EXERCISE PASSAGE:
····················

Snake in the Grass
Maddermarket Theatre, Norwich
Review published in the Eastern Daily Press, 18 September 2010
Snake in the Grass
Alan Ayckbourn writes brilliant comedy with a dark side, an under belly of thoughtful, uncomfortable truth that makes for a fascinating evening, as if we are being mesmerised by a literal snake.
Director Judi Daykin takes hold of this less well-known four-hander and produces rivetting drama. Rhett Davies’ set, cunningly built into the small stage, is a delight, a deceptively peaceful, ramshackle old English garden, hiding all sorts of menace.
Two sisters are reunited after the death of their father. The apparently capable older one is played with perfectly balanced strength and vulnerability by Dawn Brindle. Her sibling, a masterful Etta Geras, is not quite as broken and crazy as she first appears.

····················

SUPPLIED DATA:
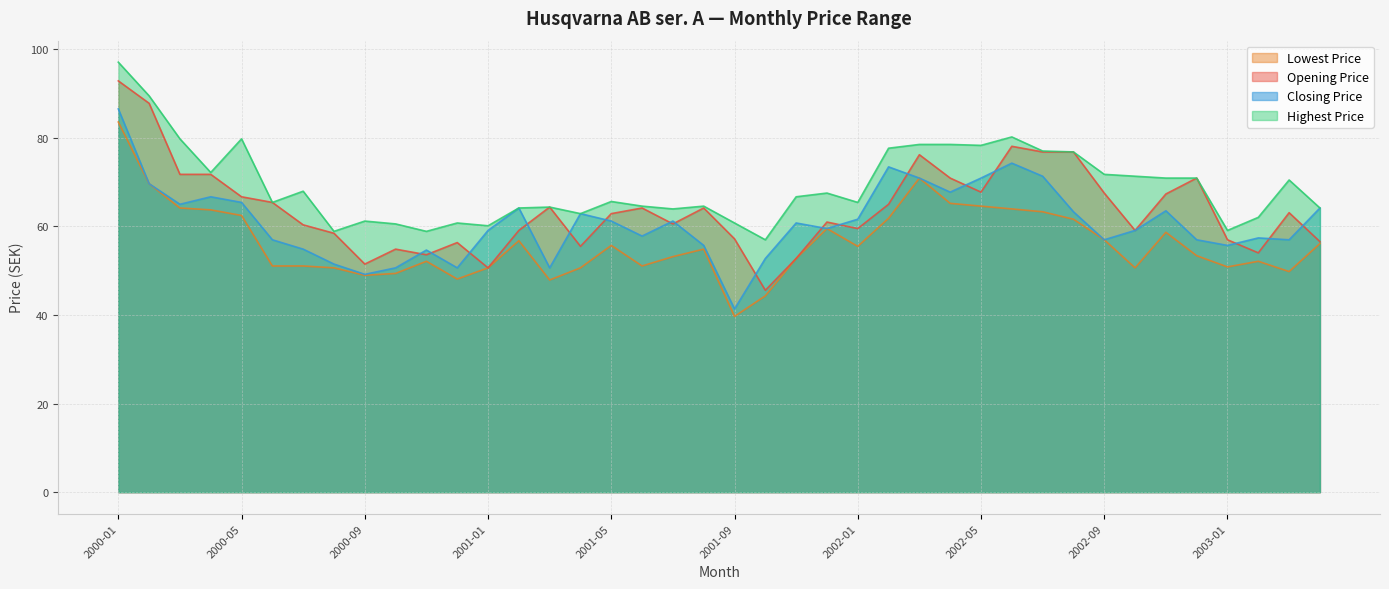

What is the spread (max minus min) of values at 2002-09?

14.8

····················

TASK DESCRIPTION: Copy out the full review of Snake in the Grass, word for word, heading lines included.

ANSWER TO THIS TASK:
Snake in the Grass
Maddermarket Theatre, Norwich
Review published in the Eastern Daily Press, 18 September 2010
Snake in the Grass
Alan Ayckbourn writes brilliant comedy with a dark side, an under belly of thoughtful, uncomfortable truth that makes for a fascinating evening, as if we are being mesmerised by a literal snake.
Director Judi Daykin takes hold of this less well-known four-hander and produces rivetting drama. Rhett Davies’ set, cunningly built into the small stage, is a delight, a deceptively peaceful, ramshackle old English garden, hiding all sorts of menace.
Two sisters are reunited after the death of their father. The apparently capable older one is played with perfectly balanced strength and vulnerability by Dawn Brindle. Her sibling, a masterful Etta Geras, is not quite as broken and crazy as she first appears.